I'm now curious about the interest in the Trump trial in other countries.

Can't find anything about it in the Moscow Times.

There is a basic, non-committed type of article in Al Jazeera:

"Media coverage of the hush-money case has described the process largely by using legal terms. But it is not always easy to understand judicial jargon like “indictment” and “arraignment”.

Below, Al Jazeera explains 12 basic legal terms that readers may frequently come across in the news and how they apply to the Trump trial."

Thanks, I did a read backwards and found it, as well. It just seemed odd.

You may can tell, I'm late joining the thread. Thanks again, for your help.

NY laws seems unique, moo.

There are many unique procedures, I expect, depending on what or whom the law has determined to have priority. In these parts (BC Canada) it is the evidence which makes the determination. If you presented evidence for your case, the defence will make the argument first, and the prosecutor will go second. If you did not present evidence, the prosecutor will go first
At 9:32 a.m., the judge said he received another note from the jury asking for him to re-read his instructions to the jury from page 7 through page 35.

The jury has also requested that they be provided with headphones for the laptop.

In asking for the headphones, the jury likely wants to listen to certain of the recordings, which could include the Sept. 2016 conversation that Steinglass encouraged them to revisit in his closing. He had told them that if they listened to it with the volume up, they would hear a reference to a possible $150,000 payment to Karen McDougal during that conversation.
I'm not surprised that some of the jurors would ask for headphones.
My laptop sound is more than loud enough for me to hear, but on some sites and programmes, it's quite low.
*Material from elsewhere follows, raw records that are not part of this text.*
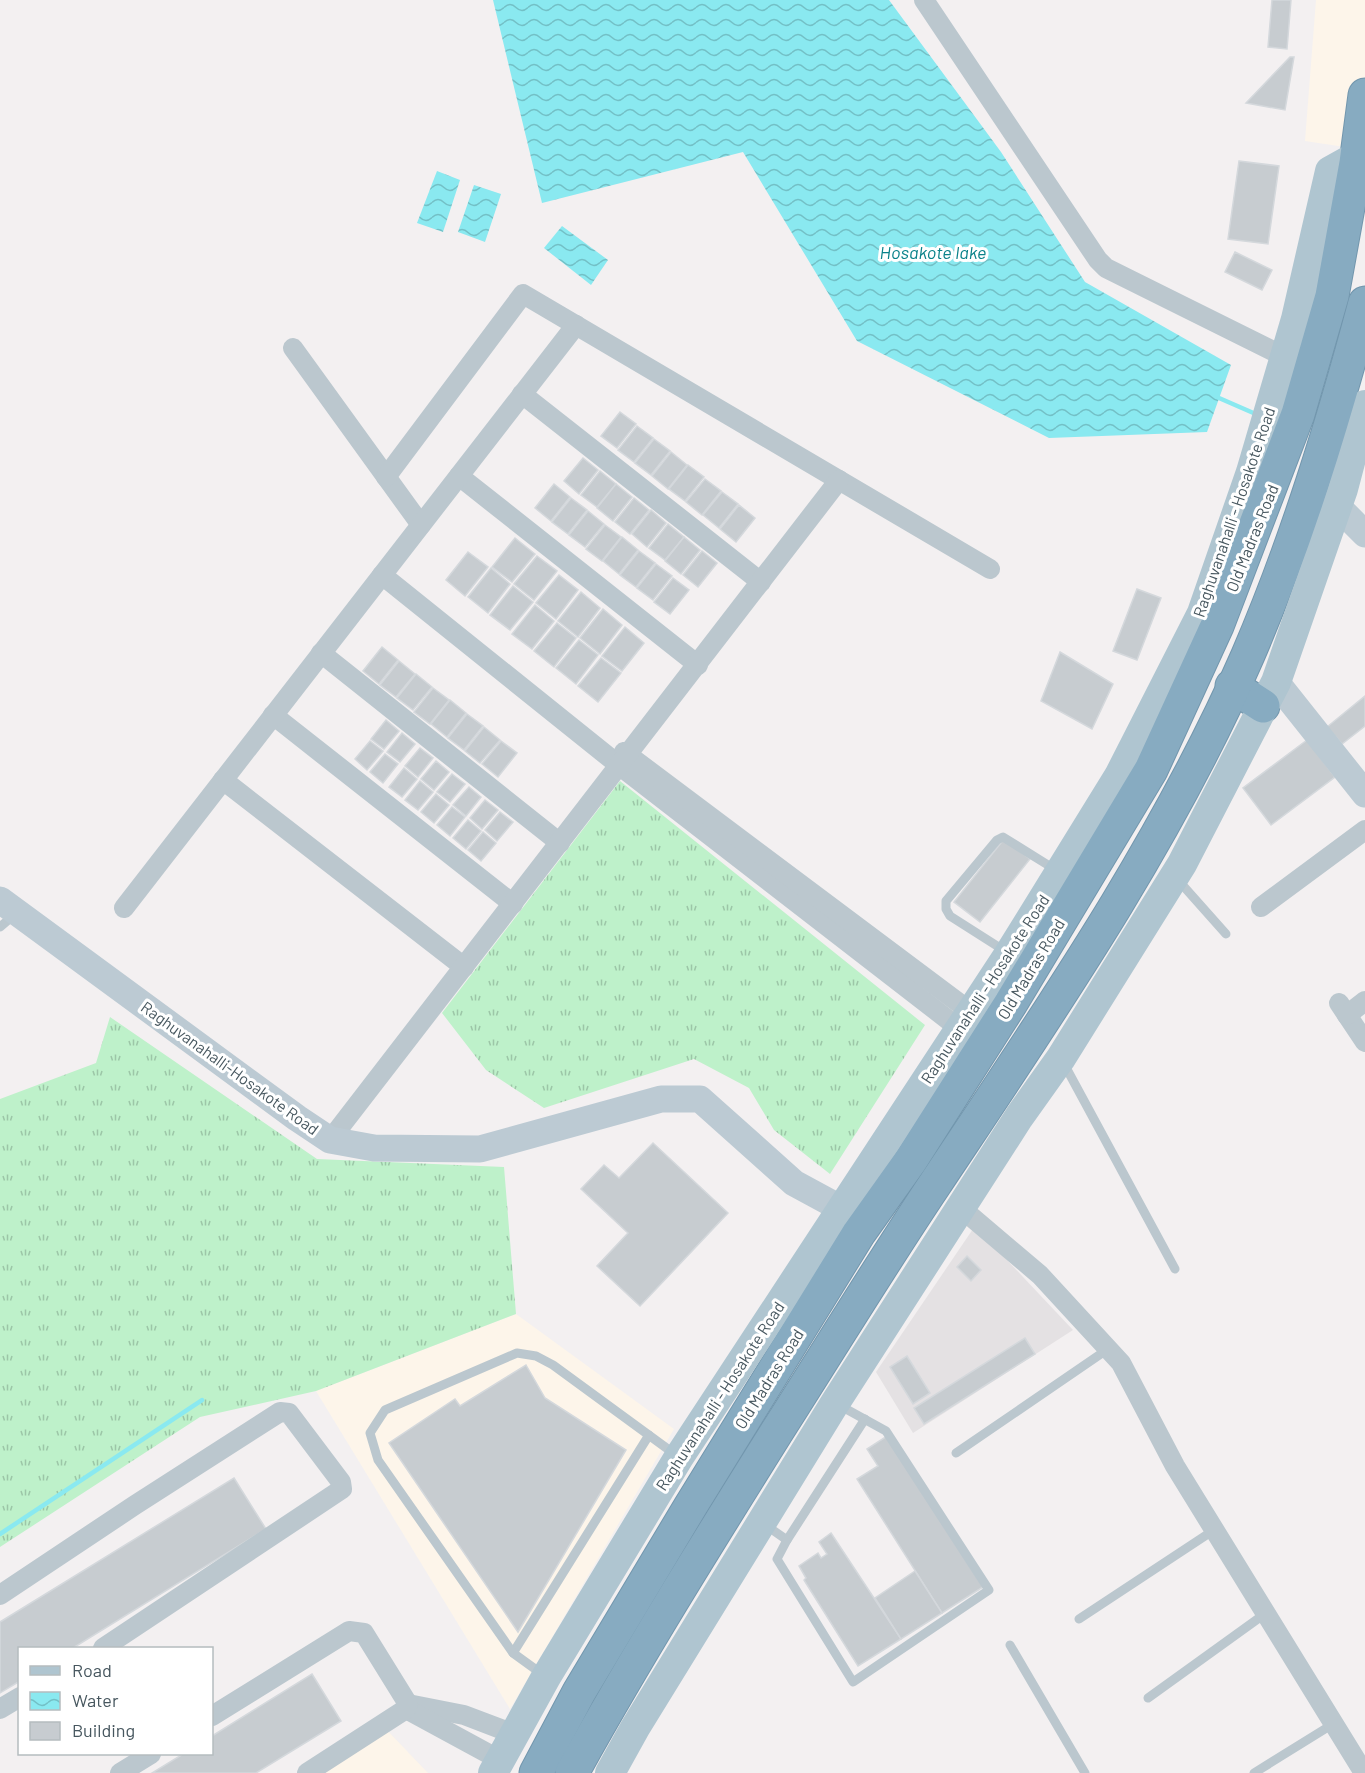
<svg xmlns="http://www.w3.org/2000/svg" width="1365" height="1773" font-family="Barlow,sans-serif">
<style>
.commercial{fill:#fdf5ea}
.education{fill:#e4e1e3}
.grass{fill:url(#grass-tufts)}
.water{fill:url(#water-waves)}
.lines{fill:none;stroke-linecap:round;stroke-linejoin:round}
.stream{stroke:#8ae9f0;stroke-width:4.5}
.building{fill:#c7ccd0;stroke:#d4d8dc;stroke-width:1.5}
.highway-casing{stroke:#7296ad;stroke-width:35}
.lane{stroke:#bbc7ce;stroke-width:9}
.street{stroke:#bbc7ce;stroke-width:20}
.secondary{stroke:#bccad3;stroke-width:27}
.primary{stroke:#afc5d0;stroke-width:30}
.highway{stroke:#87abc1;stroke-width:33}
.labels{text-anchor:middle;stroke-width:6;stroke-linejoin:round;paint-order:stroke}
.street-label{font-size:16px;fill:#47575f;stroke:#fff}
.water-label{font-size:18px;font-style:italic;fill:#0a828a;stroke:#fff}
</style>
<defs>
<pattern id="grass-tufts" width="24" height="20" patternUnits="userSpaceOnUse" patternTransform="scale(1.5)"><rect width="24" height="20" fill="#bef1ca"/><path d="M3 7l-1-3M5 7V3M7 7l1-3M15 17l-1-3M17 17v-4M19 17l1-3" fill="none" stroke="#9cc6a7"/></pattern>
<pattern id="water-waves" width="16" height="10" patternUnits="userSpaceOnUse" patternTransform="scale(1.5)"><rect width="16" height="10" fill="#8ae9f0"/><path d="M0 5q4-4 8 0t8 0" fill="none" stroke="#73c0c6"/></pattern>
</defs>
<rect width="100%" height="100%" fill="#f3f0f1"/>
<g class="commercial">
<polygon points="1316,0 1365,0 1365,150 1305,141"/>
<polygon points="516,1314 674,1429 510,1709 316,1391"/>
<polygon points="385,1728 428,1773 316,1773"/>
</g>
<polygon class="education" points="975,1226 1073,1330 913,1433 876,1372"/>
<g class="grass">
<polygon points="620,781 925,1025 830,1174 774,1130 749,1088 694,1059 544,1108 486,1070 442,1013"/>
<polygon points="110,1017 317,1159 504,1167 516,1314 316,1391 200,1417 0,1547 0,1099 96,1063"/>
</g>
<g class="water">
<polygon points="493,0 889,0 1001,152 1085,282 1231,365 1207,432 1049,438 857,341 743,152 542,203"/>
<polygon points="437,171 460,180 443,232 417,223"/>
<polygon points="474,185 501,194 485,242 458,232"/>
<polygon points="562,226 608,260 591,285 544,248"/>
</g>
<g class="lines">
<g class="stream">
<polyline points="1219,398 1258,415"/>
<polyline points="0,1534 202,1400"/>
</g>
</g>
<g class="building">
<polygon points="1272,0 1291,0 1287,49 1268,47"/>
<polygon points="1290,57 1294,57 1285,110 1246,103"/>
<polygon points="1239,161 1279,166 1268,244 1228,239"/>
<polygon points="1235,252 1272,270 1262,290 1225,272"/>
<polygon points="620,412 636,424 617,448 601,436"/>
<polygon points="637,426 653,438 634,462 618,450"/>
<polygon points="654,439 670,451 651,475 635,463"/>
<polygon points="671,452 687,465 668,489 652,476"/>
<polygon points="583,458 598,470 579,494 564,481"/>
<polygon points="688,465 704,477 685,501 669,489"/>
<polygon points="600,471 616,484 597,507 581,495"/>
<polygon points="705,479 721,491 702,515 686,502"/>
<polygon points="554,484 570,497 551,521 535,508"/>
<polygon points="616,484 632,497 613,521 597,508"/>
<polygon points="722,492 738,504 719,528 703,515"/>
<polygon points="571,498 587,510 568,534 552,522"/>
<polygon points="634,498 649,510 630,534 615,522"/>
<polygon points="739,505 755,518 736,542 720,529"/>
<polygon points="651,510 666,523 647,547 632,534"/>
<polygon points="588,511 604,524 585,547 569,535"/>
<polygon points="668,524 684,537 665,560 649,548"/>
<polygon points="605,525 621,537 602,561 586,549"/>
<polygon points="622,537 638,550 619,574 603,561"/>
<polygon points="684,537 700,550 681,574 665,561"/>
<polygon points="515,538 535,554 512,582 492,567"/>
<polygon points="639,551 655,563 636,587 620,575"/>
<polygon points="702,551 717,563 698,587 683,575"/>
<polygon points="468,552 488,567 465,596 446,580"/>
<polygon points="537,556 557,571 534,600 514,584"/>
<polygon points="656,564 672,576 653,600 637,588"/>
<polygon points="491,568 510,584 488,613 468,597"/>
<polygon points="559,575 578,590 556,619 536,603"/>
<polygon points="673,578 689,590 670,614 654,602"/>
<polygon points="513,586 533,602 510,630 490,615"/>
<polygon points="1137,589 1161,598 1137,660 1113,651"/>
<polygon points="581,592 600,608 578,637 558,621"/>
<polygon points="535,605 554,621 532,649 512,634"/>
<polygon points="603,609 622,625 600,654 580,638"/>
<polygon points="557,623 576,638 554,667 534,651"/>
<polygon points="625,627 644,643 622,671 602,656"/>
<polygon points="579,640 598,655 576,684 556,668"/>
<polygon points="382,647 398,660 379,684 363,671"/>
<polygon points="1060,652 1113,684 1092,729 1041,701"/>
<polygon points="601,658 621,673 598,702 578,686"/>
<polygon points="399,661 415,674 396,697 380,685"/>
<polygon points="416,674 432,687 413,710 397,698"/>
<polygon points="433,688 449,700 430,724 414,712"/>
<polygon points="1365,696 1365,726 1342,744 1327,727"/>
<polygon points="450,700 466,713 447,737 431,724"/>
<polygon points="467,714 483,726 464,750 448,738"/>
<polygon points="386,720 399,731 384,749 371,739"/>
<polygon points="484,727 500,740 480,763 465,751"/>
<polygon points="402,733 415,744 400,762 387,752"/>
<polygon points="1307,740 1335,777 1271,825 1243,788"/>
<polygon points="370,741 383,751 367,770 355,759"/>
<polygon points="501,741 517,753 498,777 482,764"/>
<polygon points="420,748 433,758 418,777 405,766"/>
<polygon points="385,754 398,764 383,783 370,772"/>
<polygon points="436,761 449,772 434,790 421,779"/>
<polygon points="404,768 417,779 402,797 389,787"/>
<polygon points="452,774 465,784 450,802 437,792"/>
<polygon points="420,781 433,792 418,810 405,800"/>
<polygon points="469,787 481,797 466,816 453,805"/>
<polygon points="436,794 449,805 434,823 421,812"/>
<polygon points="485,800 498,810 482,829 470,818"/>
<polygon points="452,807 465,817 450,836 437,825"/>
<polygon points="500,812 513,822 497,841 485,830"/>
<polygon points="468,820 481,831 466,849 453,838"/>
<polygon points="483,832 496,843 481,861 468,850"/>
<polygon points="1004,839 1030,859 980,922 954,902"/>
<polygon points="653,1143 728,1213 640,1306 597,1266 628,1233 581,1189 604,1165 619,1178"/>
<polygon points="967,1256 981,1270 971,1281 957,1267"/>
<polygon points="1025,1338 1035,1354 924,1424 914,1408"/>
<polygon points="907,1356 930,1393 913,1404 890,1367"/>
<polygon points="526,1365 545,1398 626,1450 518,1632 389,1443 455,1399 460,1406"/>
<polygon points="887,1436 983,1587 942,1613 857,1479 878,1466 867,1449"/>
<polygon points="234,1478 266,1529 73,1648 20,1648 20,1681 0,1693 0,1622"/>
<polygon points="831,1533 901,1639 858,1666 804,1580 806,1578 799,1566 818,1553 821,1558 827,1554 819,1542"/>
<polygon points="915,1571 942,1613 901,1639 875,1598"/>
<polygon points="312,1674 341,1721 256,1773 152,1773 183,1754 212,1754 212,1736"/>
</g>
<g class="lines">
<defs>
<g id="highway">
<polyline points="1232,686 1263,706"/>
<polyline points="536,1773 579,1692 690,1507 859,1233 911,1160 1011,1003 1151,770 1217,626 1298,414 1332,296 1356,163 1365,95"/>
<path d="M572 1773C636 1657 706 1545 776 1433 829 1350 880 1266 935 1184 1048 1014 1166 843 1248 655 1297 541 1333 423 1365 303"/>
</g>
</defs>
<use href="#highway" class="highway-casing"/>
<g class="lane">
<polyline points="1178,880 1226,934"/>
<polyline points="0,927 14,915"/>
<polyline points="1005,951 950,916 946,909 946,901 997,840 1003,837 1056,870"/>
<polyline points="1063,1062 1175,1269"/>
<polyline points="956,1453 1108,1349"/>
<polyline points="764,1524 787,1540 777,1559 853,1682 989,1590 886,1431 837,1404"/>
<polyline points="787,1540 865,1419"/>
<polyline points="1079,1619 1214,1530"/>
<polyline points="1010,1645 1085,1773"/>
<polyline points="513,1653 649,1435"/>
<polyline points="542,1674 513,1653 378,1460 370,1433 385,1410 517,1353 536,1356 553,1365 676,1455"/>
<polyline points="1148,1698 1266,1613"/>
<polyline points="1254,1773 1333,1724"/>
</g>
<g class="street">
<polyline points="924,0 1098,260 1106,268 1285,357"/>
<polyline points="293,348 421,525"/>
<polyline points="522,394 761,582"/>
<polyline points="459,476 698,665"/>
<polyline points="386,477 523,294 990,569"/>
<polyline points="382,575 620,766 960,1029"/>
<polyline points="321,653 560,843"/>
<polyline points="273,715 513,904"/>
<polyline points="624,752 971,1012"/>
<polyline points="223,780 464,967"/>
<polyline points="1261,907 1365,830"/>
<polyline points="124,908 576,325"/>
<polyline points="1339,1003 1365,1042"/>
<polyline points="1347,1015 1365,1001"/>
<polyline points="330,1140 839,480"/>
<polyline points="961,1208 1040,1275 1121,1363 1175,1466 1364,1773"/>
<polyline points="0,1595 135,1505 280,1412 289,1413 341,1482 342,1489 103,1648"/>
<polyline points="408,1704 464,1715 514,1734"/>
<polyline points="0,1709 20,1697"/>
<polyline points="406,1709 500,1760"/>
<polyline points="212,1716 349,1631 364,1633 408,1704 406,1709 307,1773"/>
<polyline points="120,1773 151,1754"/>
</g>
<g class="secondary">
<polyline points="1336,505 1365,534"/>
<polyline points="1276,682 1365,794"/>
<polyline points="0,900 297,1118 330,1140 374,1148 480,1149 661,1099 700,1099 794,1183 842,1209"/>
</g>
<g class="primary">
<polyline points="493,1773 546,1677 679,1457 1009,954 1119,776 1202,613 1251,472 1296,319 1330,171 1357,156 1365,157"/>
<polyline points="610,1773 635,1728 835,1403 1019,1117 1061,1058 1182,864 1276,682 1343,489 1365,405"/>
</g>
<use href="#highway" class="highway"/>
</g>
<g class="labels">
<g class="street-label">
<text transform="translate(1234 512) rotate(-71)" y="6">Raghuvanahalli - Hosakote Road</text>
<text transform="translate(1252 538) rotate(-68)" y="6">Old Madras Road</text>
<text transform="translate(1031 969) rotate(-59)" y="6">Old Madras Road</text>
<text transform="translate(985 989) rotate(-57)" y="6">Raghuvanahalli - Hosakote Road</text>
<text transform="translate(230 1068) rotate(36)" y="6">Raghuvanahalli-Hosakote Road</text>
<text transform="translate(769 1379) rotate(-58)" y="6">Old Madras Road</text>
<text transform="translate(720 1396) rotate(-57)" y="6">Raghuvanahalli - Hosakote Road</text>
</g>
<g class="water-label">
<text x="933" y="259">Hosakote lake</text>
</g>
</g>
<rect x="18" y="1647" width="195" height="108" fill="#ffffff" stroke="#b5bcbf" stroke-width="1.5"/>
<rect x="30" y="1666" width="30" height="9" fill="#afc5d0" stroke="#b5bcbf" stroke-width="1.5"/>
<text x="72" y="1677" font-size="18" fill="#47575f">Road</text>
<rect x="30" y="1692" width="30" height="18" fill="url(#water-waves)" stroke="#b5bcbf" stroke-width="1.5"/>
<text x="72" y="1707" font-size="18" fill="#47575f">Water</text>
<rect x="30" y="1722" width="30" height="18" fill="#c7ccd0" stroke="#b5bcbf" stroke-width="1.5"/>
<text x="72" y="1737" font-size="18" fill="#47575f">Building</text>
</svg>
When I was following some coroners cases on Youtube, the sound was especially low volume so I used headphones.
Everything the jury is hearing read back from the Pecker testimony this morning is about the alleged conspiracy to influence the election — not a word of this is about the 34 counts of falsifying business records, which is notable.

If the documents aren’t false records — the jury doesn’t even need to reach the question of whether the state has proven the other crime that bumps the charges up to the felony. Pecker was also the first witness, who testified weeks ago at this point, so jurors have heard a lot since that time. But they’ve also heard an instruction telling them they can’t convict Trump on Michael Cohen’s word alone under the law.